» **Assignment**
Can you reproduce all of the lines below character for character, leaving the pictures out of your answer?

^^^^

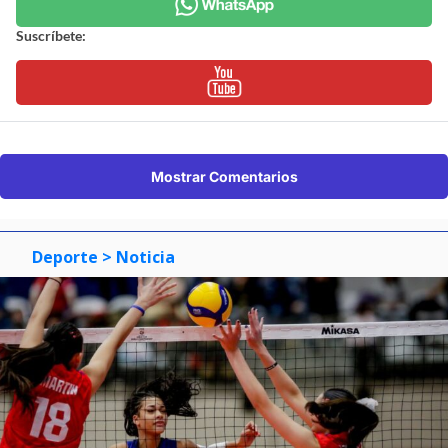
Suscríbete:
Mostrar Comentarios
Deporte
> Noticia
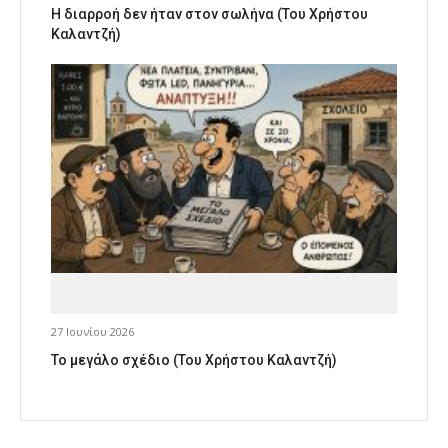
Η διαρροή δεν ήταν στον σωλήνα (Του Χρήστου
Καλαντζή)
27 Ιουνίου 2026
Το μεγάλο σχέδιο (Του Χρήστου Καλαντζή)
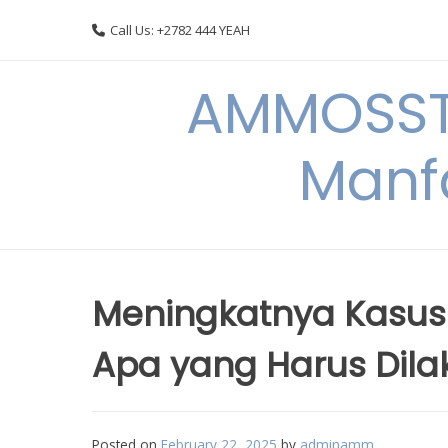
Skip
Call Us: +2782 444 YEAH
to
content
AMMOSSTO
Manf
Meningkatnya Kasus
Apa yang Harus Dila
Posted on
February 22, 2025
by
adminamm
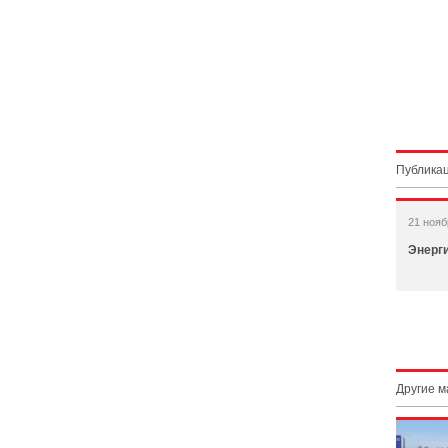
Публикац
21 нояб
Энерги
Другие 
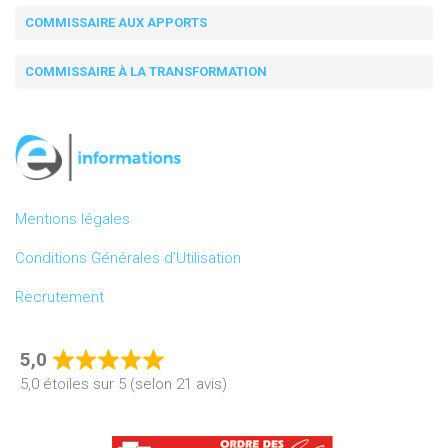
COMMISSAIRE AUX APPORTS
COMMISSAIRE À LA TRANSFORMATION
Mentions légales
Conditions Générales d’Utilisation
Recrutement
5,0
Rated
5,0 étoiles sur 5 (selon 21 avis)
5,0
out
of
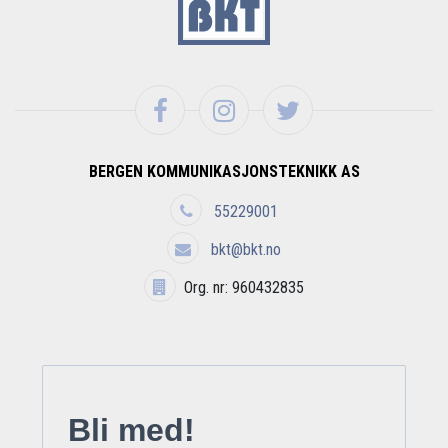
BERGEN KOMMUNIKASJONSTEKNIKK AS
55229001
bkt@bkt.no
Org. nr: 960432835
Bli med!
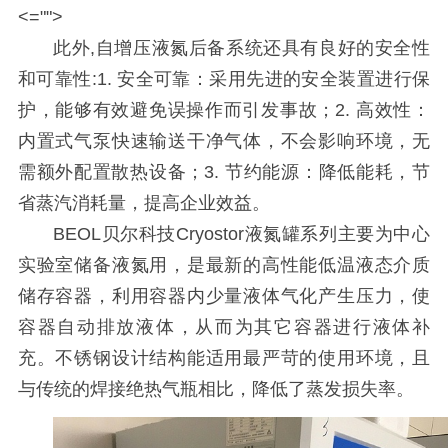
<="">
此外
,自增压液氮后备系统还具有良好的安全性
和可靠性:1. 安全可靠：采用先进的安全装置进行保
护，能够有效避免误操作而引发事故；2. 高效性：
内置式气泵快速输送干净气体，不会影响环境，无
需额外配置散热设备；3. 节约能源：降低能耗，节
省蒸汽消耗量，提高企业效益。
BEOL贝尔科技Cryostor液氮罐系列主要为中心
实验室储备液氮用，是最新的高性能低温液态介质
储存容器，利用容器内少量液体气化产生压力，使
容器自动排放液体，从而为其它容器进行液体补
充。不锈钢设计结构能适用最严苛的使用环境，且
与传统的焊接绝热气瓶相比，降低了蒸发损失率。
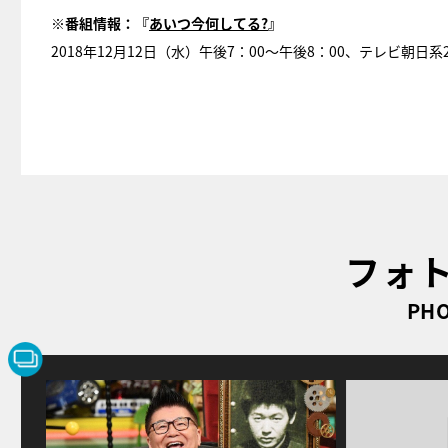
※番組情報：『
あいつ今何してる?
』
2018年12月12日（水）午後7：00～午後8：00、テレビ朝日
フォ
PHO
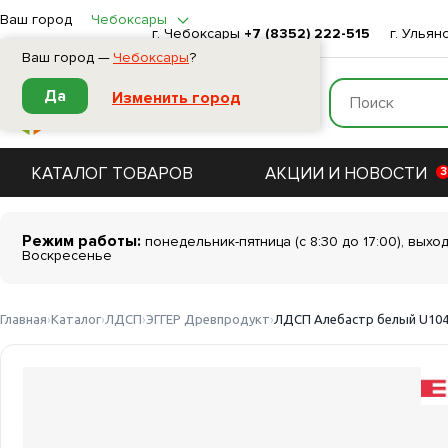
Ваш город
Чебоксары
г. Чебоксары
+7 (8352) 222-515
г. Ульян
Ваш город —
Чебоксары
?
Да
Изменить город
КАТАЛОГ ТОВАРОВ
АКЦИИ И НОВОСТИ
3
Режим работы:
понедельник-пятница (с 8:30 до 17:00), выхо
Воскресенье
Главная
Каталог
ЛДСП
ЭГГЕР Древпродукт
ЛДСП Алебастр белый U104 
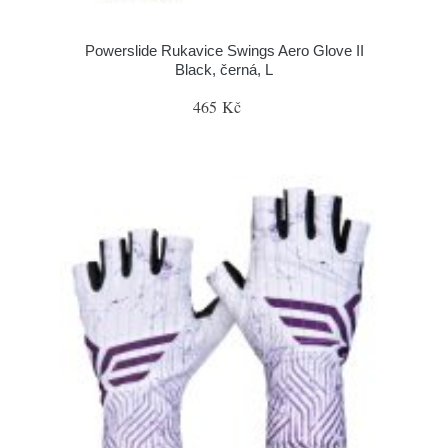
Powerslide Rukavice Swings Aero Glove II
Black, černá, L
465 Kč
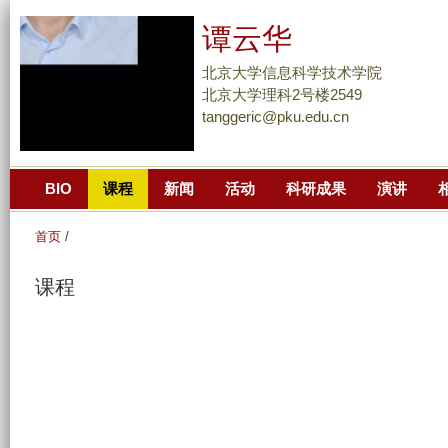
跳
谭云华
转
到
北京大学信息科学技术学院
页
北京大学理科2号楼2549
tanggeric@pku.edu.cn
面
的
主
BIO
课程
新闻
活动
科研成果
演讲
要
内
首页
/
容
部
课程
分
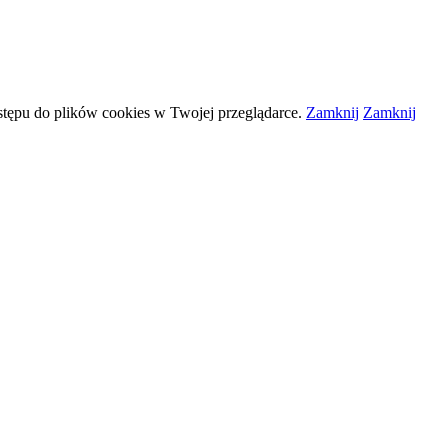
stępu do plików
cookies
w Twojej przeglądarce.
Zamknij
Zamknij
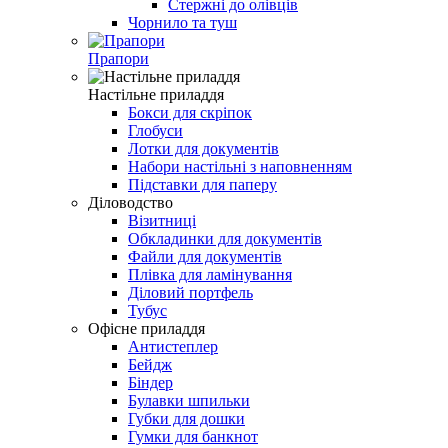
Стержні до олівців
Чорнило та туш
Прапори
Настільне приладдя
Бокси для скріпок
Глобуси
Лотки для документів
Набори настільні з наповненням
Підставки для паперу
Діловодство
Візитниці
Обкладинки для документів
Файли для документів
Плівка для ламінування
Діловий портфель
Тубус
Офісне приладдя
Антистеплер
Бейдж
Біндер
Булавки шпильки
Губки для дошки
Гумки для банкнот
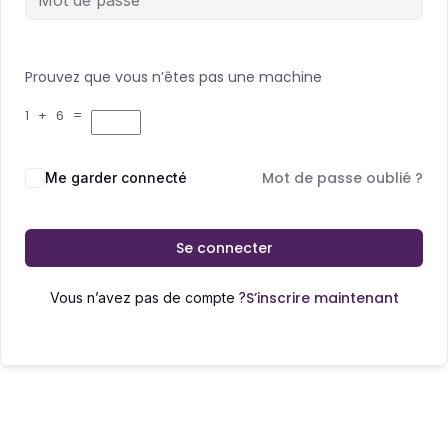
Prouvez que vous n’êtes pas une machine
1 + 6 =
Mot de passe oublié ?
Me garder connecté
Se connecter
S’inscrire maintenant
Vous n’avez pas de compte ?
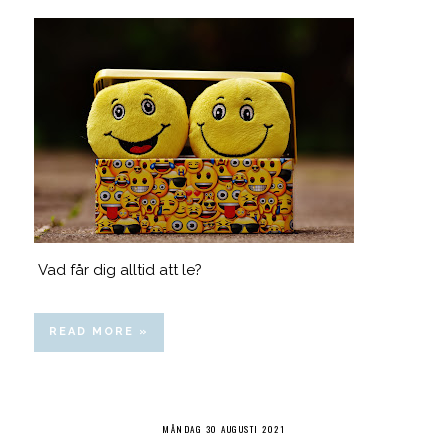
Vad får dig alltid att le?
READ MORE »
MÅNDAG 30 AUGUSTI 2021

^^^^

» **Response**
Suscríbete:
Mostrar Comentarios
Deporte
> Noticia
Η διαρροή δεν ήταν στον σωλήνα (Του Χρήστου
Καλαντζή)
27 Ιουνίου 2026
Το μεγάλο σχέδιο (Του Χρήστου Καλαντζή)
Skip
Call Us: +2782 444 YEAH
to
content
AMMOSSTO
Manf
Meningkatnya Kasus
Apa yang Harus Dila
Posted on
February 22, 2025
by
adminamm
Публикац
21 нояб
Энерги
Другие 
COMMISSAIRE AUX APPORTS
COMMISSAIRE À LA TRANSFORMATION
Mentions légales
Conditions Générales d’Utilisation
Recrutement
5,0
Rated
5,0 étoiles sur 5 (selon 21 avis)
5,0
out
of
BERGEN KOMMUNIKASJONSTEKNIKK AS
55229001
bkt@bkt.no
Org. nr: 960432835
Bli med!
<="">
此外
,自增压液氮后备系统还具有良好的安全性
和可靠性:1. 安全可靠：采用先进的安全装置进行保
护，能够有效避免误操作而引发事故；2. 高效性：
内置式气泵快速输送干净气体，不会影响环境，无
需额外配置散热设备；3. 节约能源：降低能耗，节
省蒸汽消耗量，提高企业效益。
BEOL贝尔科技Cryostor液氮罐系列主要为中心
实验室储备液氮用，是最新的高性能低温液态介质
储存容器，利用容器内少量液体气化产生压力，使
容器自动排放液体，从而为其它容器进行液体补
充。不锈钢设计结构能适用最严苛的使用环境，且
与传统的焊接绝热气瓶相比，降低了蒸发损失率。
※番組情報：『
あいつ今何してる?
』
2018年12月12日（水）午後7：00～午後8：00、テレビ朝日
フォ
PHO
Ваш город
Чебоксары
г. Чебоксары
+7 (8352) 222-515
г. Ульян
Ваш город —
Чебоксары
?
Да
Изменить город
КАТАЛОГ ТОВАРОВ
АКЦИИ И НОВОСТИ
3
Режим работы:
понедельник-пятница (с 8:30 до 17:00), выхо
Воскресенье
Главная
Каталог
ЛДСП
ЭГГЕР Древпродукт
ЛДСП Алебастр белый U104 
Powerslide Rukavice Swings Aero Glove II
Black, černá, L
465 Kč
跳
谭云华
转
到
北京大学信息科学技术学院
页
北京大学理科2号楼2549
tanggeric@pku.edu.cn
面
的
主
BIO
课程
新闻
活动
科研成果
演讲
要
内
首页
/
容
部
课程
分
stępu do plików
cookies
w Twojej przeglądarce.
Zamknij
Zamknij
Стержні до олівців
Чорнило та туш
Прапори
Настільне приладдя
Бокси для скріпок
Глобуси
Лотки для документів
Набори настільні з наповненням
Підставки для паперу
Діловодство
Візитниці
Обкладинки для документів
Файли для документів
Плівка для ламінування
Діловий портфель
Тубус
Офісне приладдя
Антистеплер
Бейдж
Біндер
Булавки шпильки
Губки для дошки
Гумки для банкнот
Prouvez que vous n’êtes pas une machine
1 + 6 =
Mot de passe oublié ?
Me garder connecté
Se connecter
S’inscrire maintenant
Vous n’avez pas de compte ?
Vad får dig alltid att le?
READ MORE »
MÅNDAG 30 AUGUSTI 2021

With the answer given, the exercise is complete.